Presiden mengawali sambutan dengan menyampaikan apresiasi kepada jajaran Kejaksaan Agung atas kerja keras dan keberanian mengembalikan kerugian negara. Ia mengingatkan agar semangat pemberantasan korupsi selalu dibarengi kepekaan kemanusiaan, terutama bagi warga kecil yang terdampak. “Berbuatlah yang terbaik untuk bangsa, negara, dan rakyatmu.
Harta, apalagi didapatkan dengan cara yang mengorbankan rakyat kita, itu harta yang haram. Rezeki yang tidak baik dan ujungnya pasti akan membawa ketidakbaikan kepada siapapun dan keluarganya,” ujar Presiden.
Prabowo menegaskan hukum tidak boleh diterapkan secara tebang pilih. Ia meminta jaksa, polisi, dan hakim menjauhi praktik yang merugikan masyarakat kecil serta menjunjung tinggi nurani dalam setiap keputusan. “Penegak hukum harus punya hati.
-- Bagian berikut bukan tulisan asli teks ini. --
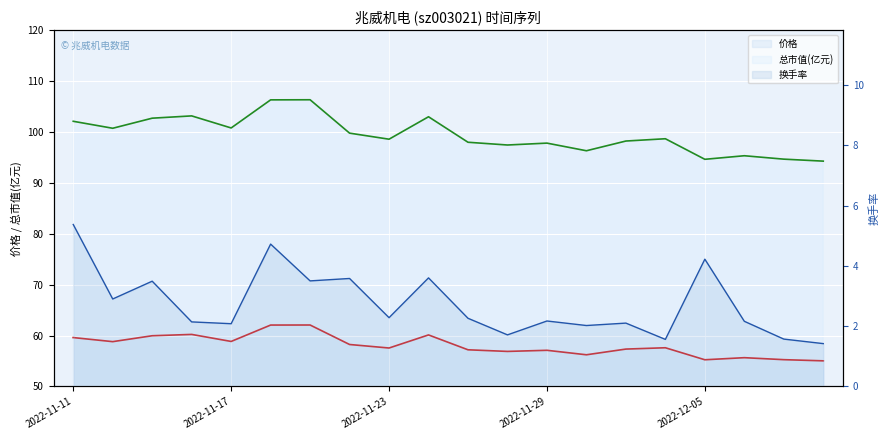

How many lines are shown in the chart?

3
Jangan istilahnya tumpul ke atas, tajam ke bawah. Itu zolim, itu angkara murka, jahat. Orang kecil, orang lemah harus dibela, harus dibantu,” ucapnya.
Kepada kalangan dunia usaha, Presiden menyampaikan peringatan agar tidak bermain-main dengan aturan dan kepentingan negara. Menurutnya, pemerintah akan menindak tegas setiap pelanggaran yang merugikan rakyat.
“Kalau mereka, para pengusaha-pengusaha serakah itu, menganggap bisa menipu terus-menerus bangsa sebesar Indonesia, karena saya kira itu kita akan buktikan bahwa kita masih eksis, masih kuat, dan kita bertekad untuk menegakkan kedaulatan kita demi rakyat kita,” kata Prabowo.
Ia menilai penyerahan uang pengganti ini menjadi sinyal baik bertepatan dengan satu tahun pemerintahannya. Prabowo mengajak seluruh elemen untuk menjaga kekayaan nasional dan memperkuat tata kelola sumber daya. “Bangsa Indonesia sangat kaya. Kalau kita bisa kelola dengan baik, kalau kita punya keberanian, Indonesia akan cepat bangkit. Saya percaya itu, saya yakin itu,” pungkasnya.